No matter how you come to freelancing, or for how long, there are a few secrets to make the most of your experience. Following are the top six that come to mind based on my 15 years of experience as a freelance writer:
  1. Get dressed. There is no freelancer uniform, but you really need to get out of your pajamas. I know it’s tempting to roll out of bed and start tapping away on your computer. But even if video calls are unlikely, it’s hard to feel professional wearing bunny slippers.

  2. Brush your teeth. Getting dressed is only the first step. If you don’t brush your teeth first thing in the morning, you’ll delay until after breakfast. Then you’ll have a big cup of coffee to sip, so you’ll put it off even longer. By that time lunch looms, and who brushes their teeth before eating? You can see where this is going. A day without brushing that leaves you open to cavities and dental disease (and what freelancer carries great dental insurance?).

  3. Create a brand. When I first began my freelance writing business, I didn’t have a lot of billable hours. What kept me busy was creating the tools and materials to present a professional image to prospects. I branded my business AMY INK, with the name and logo carried across letterhead, business cards, website, and social media sites. Sometimes new clients would find me via Internet search, but more often I pointed prospects to, where they could read writing samples, get more detail on my background, and get a general sense that I was a “real” business and not just killing time during a job search.

  4. Use professional tools. Most of my clients come from the business world, and so I created my in-home office with as many professional tools as possible. I bought the same software my clients used. I installed equipment with the same capabilities. I used the same courier delivery services they did. Basically, I wanted them to see me as an extension of their office, not some homespun writing service that would deliver copy and cookies.

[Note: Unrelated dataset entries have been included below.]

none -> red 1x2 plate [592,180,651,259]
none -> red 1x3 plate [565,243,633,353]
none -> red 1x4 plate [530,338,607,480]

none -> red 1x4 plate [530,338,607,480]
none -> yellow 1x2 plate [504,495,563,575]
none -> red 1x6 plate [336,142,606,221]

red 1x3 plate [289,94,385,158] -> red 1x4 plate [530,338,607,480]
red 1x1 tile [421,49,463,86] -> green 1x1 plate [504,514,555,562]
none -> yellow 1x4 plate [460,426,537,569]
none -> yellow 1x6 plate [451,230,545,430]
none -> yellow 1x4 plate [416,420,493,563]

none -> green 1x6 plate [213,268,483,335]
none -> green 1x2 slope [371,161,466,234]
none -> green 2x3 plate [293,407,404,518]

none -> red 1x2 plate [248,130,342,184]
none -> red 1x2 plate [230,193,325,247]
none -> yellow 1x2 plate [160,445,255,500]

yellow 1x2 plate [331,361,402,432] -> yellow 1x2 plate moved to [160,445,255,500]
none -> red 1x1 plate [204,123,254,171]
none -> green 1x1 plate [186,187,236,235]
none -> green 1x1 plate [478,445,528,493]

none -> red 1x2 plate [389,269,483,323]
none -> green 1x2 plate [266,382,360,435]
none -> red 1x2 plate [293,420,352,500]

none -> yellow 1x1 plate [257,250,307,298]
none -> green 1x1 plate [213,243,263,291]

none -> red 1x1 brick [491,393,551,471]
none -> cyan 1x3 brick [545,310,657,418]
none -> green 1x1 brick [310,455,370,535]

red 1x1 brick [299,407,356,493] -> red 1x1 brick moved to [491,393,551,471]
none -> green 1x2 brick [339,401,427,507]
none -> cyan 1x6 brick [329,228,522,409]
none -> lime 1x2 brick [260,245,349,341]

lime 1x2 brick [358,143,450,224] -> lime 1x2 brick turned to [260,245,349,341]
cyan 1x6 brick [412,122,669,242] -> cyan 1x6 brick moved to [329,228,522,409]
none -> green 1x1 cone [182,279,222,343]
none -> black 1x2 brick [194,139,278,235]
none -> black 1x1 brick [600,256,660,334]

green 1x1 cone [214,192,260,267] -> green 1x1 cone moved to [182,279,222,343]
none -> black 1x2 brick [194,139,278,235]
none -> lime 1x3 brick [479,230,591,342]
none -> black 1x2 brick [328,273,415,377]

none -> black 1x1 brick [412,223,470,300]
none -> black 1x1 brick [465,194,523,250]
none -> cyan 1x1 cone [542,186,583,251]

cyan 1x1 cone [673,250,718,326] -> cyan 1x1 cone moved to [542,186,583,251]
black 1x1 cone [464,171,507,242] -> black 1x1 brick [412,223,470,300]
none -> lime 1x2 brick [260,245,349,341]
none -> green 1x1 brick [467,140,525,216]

  5. Buy go-to-meeting clothes. The wardrobe from my corporate days became terribly outdated in what seemed like months. These two words should tell the whole story: shoulder pads. So each year I try to stock a few outfits that will work in the boardroom. The need to be prepared became apparent when a meeting with executives was scheduled on short notice. Because there was nothing appropriate in my closet, I had to make an emergency run to a classic-clothing retailer. I’m sure the client didn’t really care what I wore, but I wanted to show that I cared and could fit in with the culture I would be writing about.

  6. Schedule workouts first. My Outlook calendar is filled with colorful blocks of time scheduled for gym workouts, yoga classes, and running. This visual reminder keeps me, and my fitness schedule, on track. There are times I will schedule business calls for my normal gym morning, but it’s not my first preference – and I make time for the workout later. The point here is that taking time for fitness is important. When you’re healthy and feeling strong, you can perform better in life and on the job.
These secrets are not so much hidden knowledge as what I consider good common sense applied to business. I’ve been freelancing now for 15 years, which is a dog’s age in this business. Those joining the freelance ranks today can probably rely on digital tools instead of the fax machine, second landline, and branded mailing supplies I needed back in 2000. And they could probably add many more secrets about the best uses of social media. 

Still, what matters most remains the same: providing clients with quality work, even going beyond their expectations, while being reliable, creative, and an easy partner to work with. If you’re going the freelance route, for whatever reason, treat it as the great opportunity it is – both for you and your clients.